13 July 2007

Augustus (1972) by John Williams

My Google alert for ‘sonnet’ referred me to an article on John Williams, an American novelist of whom I had not previously heard.

He died in 1994, having completed a small body of work, novels that appear to be very different one from the other, at least superficially.

One of these was Augustus (1972), an epistolary-type novel about the first Roman emperor. The man is described by his contemporaries, friends, enemies and observers, in letters, diaries and official documents. It is technically accomplished, elegant in style and penetrating in its psychology, which cannot avoid being ‘modern’ and all the more interesting for that.

Augustus finally speaks for himself, as an old man, in a long last chapter, from which this excerpt particularly struck me today:

‘The young man, who does not know the future, sees life as kind of epic adventure, an Odyssey through strange seas and unknown islands, where he will test and prove his powers, and thereby discover his immortality.


The man of middle years, who has lived the future that he once dreamed, sees life as a tragedy; for he has learned that his power, however great will not prevail against those forces of accident and nature to which he gives the names of gods, and has learned that he is mortal.
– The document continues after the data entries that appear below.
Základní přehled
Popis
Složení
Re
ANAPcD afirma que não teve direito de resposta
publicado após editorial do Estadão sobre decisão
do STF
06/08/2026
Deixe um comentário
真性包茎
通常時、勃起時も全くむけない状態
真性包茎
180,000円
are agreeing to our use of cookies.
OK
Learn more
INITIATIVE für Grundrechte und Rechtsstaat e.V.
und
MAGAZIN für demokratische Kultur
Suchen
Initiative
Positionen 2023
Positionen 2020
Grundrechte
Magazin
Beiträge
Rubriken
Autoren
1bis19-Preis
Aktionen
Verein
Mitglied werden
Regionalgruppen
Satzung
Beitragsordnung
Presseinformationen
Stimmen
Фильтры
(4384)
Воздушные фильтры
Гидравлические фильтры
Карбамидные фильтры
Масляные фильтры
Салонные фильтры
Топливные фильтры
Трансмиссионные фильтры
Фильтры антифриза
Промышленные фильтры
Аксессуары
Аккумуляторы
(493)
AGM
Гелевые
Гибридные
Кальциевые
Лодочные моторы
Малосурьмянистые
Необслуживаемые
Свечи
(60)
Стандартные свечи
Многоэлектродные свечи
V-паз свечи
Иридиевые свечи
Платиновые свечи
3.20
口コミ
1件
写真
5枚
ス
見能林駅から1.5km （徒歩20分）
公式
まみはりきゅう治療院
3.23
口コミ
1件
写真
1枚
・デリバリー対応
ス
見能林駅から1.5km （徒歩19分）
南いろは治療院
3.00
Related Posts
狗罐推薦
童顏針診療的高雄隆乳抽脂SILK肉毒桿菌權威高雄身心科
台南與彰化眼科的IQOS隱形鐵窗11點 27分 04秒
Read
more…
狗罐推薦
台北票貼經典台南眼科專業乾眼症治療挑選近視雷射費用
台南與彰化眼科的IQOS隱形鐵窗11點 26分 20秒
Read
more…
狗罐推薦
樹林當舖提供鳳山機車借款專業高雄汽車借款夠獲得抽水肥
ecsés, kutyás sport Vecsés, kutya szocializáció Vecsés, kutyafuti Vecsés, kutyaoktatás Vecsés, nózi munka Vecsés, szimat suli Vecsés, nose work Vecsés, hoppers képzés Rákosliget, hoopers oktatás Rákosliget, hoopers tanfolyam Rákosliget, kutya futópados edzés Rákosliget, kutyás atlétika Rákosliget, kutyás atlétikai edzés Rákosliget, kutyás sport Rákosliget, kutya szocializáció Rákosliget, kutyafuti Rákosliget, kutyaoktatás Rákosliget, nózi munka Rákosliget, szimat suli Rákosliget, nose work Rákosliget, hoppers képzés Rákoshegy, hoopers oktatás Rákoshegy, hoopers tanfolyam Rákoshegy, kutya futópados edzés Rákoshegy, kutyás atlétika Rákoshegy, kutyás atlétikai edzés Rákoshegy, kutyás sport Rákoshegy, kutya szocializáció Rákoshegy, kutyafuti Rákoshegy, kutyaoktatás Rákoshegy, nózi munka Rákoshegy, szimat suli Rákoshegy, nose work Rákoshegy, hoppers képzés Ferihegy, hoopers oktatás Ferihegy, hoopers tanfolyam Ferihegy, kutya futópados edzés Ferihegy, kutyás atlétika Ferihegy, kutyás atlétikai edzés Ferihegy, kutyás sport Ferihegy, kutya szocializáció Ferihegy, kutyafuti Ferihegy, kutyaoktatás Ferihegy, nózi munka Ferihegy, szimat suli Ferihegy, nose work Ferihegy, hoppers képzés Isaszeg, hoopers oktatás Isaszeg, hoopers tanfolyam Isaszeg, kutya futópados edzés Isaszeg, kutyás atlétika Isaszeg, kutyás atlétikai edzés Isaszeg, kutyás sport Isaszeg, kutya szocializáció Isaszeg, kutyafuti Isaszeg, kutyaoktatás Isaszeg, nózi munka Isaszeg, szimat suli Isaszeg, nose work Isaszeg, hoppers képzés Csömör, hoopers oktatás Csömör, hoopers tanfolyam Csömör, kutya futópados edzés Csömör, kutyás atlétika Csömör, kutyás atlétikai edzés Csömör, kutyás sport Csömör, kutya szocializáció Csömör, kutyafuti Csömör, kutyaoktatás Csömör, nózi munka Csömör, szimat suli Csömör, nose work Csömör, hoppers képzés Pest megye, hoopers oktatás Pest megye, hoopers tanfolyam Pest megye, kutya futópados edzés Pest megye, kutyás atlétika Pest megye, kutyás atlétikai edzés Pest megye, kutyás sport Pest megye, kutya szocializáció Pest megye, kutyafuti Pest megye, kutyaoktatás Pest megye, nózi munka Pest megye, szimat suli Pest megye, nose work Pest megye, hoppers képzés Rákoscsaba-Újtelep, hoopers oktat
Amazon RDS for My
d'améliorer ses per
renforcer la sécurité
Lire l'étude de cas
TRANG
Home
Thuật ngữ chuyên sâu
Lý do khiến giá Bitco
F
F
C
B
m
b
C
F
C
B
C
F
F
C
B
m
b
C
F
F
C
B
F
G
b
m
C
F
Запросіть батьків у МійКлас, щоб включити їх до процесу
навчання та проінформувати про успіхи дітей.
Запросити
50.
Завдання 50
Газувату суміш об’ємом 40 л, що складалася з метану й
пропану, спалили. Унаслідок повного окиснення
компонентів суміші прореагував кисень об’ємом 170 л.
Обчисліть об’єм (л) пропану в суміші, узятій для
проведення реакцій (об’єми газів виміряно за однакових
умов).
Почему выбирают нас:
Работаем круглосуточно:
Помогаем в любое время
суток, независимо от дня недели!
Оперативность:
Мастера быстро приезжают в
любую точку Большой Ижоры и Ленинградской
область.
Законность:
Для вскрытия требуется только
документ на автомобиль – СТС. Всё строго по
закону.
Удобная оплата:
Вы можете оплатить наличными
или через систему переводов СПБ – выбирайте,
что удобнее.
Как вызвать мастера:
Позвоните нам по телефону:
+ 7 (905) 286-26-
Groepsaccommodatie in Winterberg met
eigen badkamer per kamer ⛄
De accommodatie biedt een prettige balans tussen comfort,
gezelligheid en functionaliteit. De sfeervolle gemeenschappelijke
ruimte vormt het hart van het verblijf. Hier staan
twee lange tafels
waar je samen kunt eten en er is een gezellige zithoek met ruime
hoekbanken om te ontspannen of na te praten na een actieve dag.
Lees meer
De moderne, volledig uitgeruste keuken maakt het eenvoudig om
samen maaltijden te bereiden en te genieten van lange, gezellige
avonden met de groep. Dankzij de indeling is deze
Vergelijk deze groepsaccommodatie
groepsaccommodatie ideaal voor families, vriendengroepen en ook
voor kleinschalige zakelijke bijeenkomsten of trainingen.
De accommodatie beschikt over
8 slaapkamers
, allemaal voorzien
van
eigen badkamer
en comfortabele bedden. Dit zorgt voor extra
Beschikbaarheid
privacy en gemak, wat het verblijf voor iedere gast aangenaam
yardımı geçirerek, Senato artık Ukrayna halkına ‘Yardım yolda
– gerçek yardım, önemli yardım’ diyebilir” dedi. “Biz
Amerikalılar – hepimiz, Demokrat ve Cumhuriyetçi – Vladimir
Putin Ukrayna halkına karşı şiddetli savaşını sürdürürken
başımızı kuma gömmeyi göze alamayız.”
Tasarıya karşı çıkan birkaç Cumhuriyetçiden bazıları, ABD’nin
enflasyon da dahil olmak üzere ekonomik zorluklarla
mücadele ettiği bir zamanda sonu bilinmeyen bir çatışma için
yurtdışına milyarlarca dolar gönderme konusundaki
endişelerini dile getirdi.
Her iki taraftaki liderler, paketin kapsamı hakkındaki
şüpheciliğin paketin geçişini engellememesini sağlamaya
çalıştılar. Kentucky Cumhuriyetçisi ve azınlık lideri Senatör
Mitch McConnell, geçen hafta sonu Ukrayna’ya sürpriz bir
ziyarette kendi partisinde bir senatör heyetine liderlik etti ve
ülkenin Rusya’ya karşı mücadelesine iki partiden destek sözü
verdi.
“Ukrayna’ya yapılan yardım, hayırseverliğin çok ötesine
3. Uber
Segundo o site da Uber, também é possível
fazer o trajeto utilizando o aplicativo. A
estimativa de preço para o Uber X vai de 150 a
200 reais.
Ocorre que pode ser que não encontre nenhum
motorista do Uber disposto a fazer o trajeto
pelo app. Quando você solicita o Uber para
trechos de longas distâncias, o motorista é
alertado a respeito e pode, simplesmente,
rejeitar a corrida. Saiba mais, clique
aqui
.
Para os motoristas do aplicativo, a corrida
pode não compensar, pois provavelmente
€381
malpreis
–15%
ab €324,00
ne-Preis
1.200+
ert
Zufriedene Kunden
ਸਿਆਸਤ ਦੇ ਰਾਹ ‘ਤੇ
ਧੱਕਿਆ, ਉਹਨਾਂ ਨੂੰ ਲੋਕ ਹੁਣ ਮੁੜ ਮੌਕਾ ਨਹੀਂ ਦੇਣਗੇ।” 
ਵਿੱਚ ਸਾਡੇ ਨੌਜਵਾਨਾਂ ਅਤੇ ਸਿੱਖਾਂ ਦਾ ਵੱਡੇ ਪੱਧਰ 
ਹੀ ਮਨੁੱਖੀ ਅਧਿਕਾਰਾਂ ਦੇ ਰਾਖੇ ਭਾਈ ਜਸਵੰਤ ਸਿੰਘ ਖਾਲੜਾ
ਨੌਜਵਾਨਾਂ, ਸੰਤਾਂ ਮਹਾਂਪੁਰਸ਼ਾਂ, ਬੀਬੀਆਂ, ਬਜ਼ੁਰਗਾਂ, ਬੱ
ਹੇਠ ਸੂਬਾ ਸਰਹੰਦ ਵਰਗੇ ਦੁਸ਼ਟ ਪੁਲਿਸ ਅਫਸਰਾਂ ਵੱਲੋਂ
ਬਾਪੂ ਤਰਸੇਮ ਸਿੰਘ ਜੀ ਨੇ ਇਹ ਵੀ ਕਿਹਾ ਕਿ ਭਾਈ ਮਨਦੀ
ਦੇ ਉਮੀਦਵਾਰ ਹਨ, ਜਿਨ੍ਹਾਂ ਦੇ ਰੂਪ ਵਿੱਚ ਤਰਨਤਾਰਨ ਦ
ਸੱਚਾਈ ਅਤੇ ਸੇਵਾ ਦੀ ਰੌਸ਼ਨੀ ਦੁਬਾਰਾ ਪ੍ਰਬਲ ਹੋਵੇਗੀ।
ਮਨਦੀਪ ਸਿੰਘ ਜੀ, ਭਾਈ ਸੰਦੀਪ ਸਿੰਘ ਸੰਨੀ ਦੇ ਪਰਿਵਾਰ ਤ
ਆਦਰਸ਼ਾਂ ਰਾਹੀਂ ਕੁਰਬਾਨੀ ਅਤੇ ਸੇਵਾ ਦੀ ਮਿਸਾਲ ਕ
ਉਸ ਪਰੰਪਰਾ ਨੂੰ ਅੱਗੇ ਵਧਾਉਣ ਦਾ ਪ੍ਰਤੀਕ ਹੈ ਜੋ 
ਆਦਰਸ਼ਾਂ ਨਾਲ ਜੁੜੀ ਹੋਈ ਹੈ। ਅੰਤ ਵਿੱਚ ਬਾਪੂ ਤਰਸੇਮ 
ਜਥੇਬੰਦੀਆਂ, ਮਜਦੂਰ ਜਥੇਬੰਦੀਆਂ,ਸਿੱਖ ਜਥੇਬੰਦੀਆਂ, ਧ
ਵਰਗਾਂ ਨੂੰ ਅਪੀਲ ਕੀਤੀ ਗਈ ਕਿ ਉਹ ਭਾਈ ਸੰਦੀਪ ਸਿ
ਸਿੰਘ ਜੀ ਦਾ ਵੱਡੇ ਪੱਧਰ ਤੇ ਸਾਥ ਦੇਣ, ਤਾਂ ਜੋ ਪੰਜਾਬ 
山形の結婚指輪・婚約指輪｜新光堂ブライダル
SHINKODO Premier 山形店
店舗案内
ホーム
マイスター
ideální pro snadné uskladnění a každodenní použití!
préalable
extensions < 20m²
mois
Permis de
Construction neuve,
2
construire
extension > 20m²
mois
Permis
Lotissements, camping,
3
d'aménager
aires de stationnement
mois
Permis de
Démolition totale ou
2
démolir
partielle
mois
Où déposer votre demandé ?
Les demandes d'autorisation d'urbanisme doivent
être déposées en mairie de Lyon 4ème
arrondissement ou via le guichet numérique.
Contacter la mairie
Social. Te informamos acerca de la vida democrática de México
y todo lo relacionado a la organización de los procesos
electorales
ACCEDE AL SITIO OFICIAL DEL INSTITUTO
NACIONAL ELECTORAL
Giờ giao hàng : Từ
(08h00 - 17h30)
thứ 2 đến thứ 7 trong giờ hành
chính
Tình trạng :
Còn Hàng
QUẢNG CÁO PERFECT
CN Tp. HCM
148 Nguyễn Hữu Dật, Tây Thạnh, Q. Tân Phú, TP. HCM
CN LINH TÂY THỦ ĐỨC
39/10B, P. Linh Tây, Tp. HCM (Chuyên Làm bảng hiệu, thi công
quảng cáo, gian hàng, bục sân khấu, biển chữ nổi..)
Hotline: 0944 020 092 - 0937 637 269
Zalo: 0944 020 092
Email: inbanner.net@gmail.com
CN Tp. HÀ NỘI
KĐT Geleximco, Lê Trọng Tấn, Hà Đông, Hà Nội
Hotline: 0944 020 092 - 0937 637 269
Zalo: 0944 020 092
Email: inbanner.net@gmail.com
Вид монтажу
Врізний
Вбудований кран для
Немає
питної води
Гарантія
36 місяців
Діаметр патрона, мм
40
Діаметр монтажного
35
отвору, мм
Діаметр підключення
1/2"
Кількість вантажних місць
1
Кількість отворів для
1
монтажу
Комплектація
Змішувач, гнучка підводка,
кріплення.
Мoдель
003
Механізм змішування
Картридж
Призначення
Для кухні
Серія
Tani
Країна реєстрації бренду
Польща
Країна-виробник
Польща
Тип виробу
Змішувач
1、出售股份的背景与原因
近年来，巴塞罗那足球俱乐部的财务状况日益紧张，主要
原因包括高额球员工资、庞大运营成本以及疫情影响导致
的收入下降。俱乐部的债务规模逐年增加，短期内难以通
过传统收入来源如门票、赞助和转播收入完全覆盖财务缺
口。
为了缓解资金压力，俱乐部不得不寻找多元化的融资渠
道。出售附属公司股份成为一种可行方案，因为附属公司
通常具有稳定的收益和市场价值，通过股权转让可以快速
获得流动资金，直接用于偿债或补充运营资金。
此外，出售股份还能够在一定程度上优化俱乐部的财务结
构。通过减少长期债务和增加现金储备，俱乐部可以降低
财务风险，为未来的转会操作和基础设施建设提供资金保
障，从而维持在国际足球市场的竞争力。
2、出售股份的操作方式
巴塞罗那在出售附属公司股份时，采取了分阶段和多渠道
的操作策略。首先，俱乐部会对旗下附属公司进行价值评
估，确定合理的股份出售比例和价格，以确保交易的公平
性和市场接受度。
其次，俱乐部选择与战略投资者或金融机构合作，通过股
But the man of age, if he plays his assigned role properly, must see life as a comedy. For his triumphs and his failures merge, and one is no more the occasion for pride or shame than the other; and he is neither the hero who proves himself against those forces, nor the protagonist who is destroyed by them. Like any poor, pitiable shell of an actor, he comes to see that he has played so many parts that there no longer is himself.’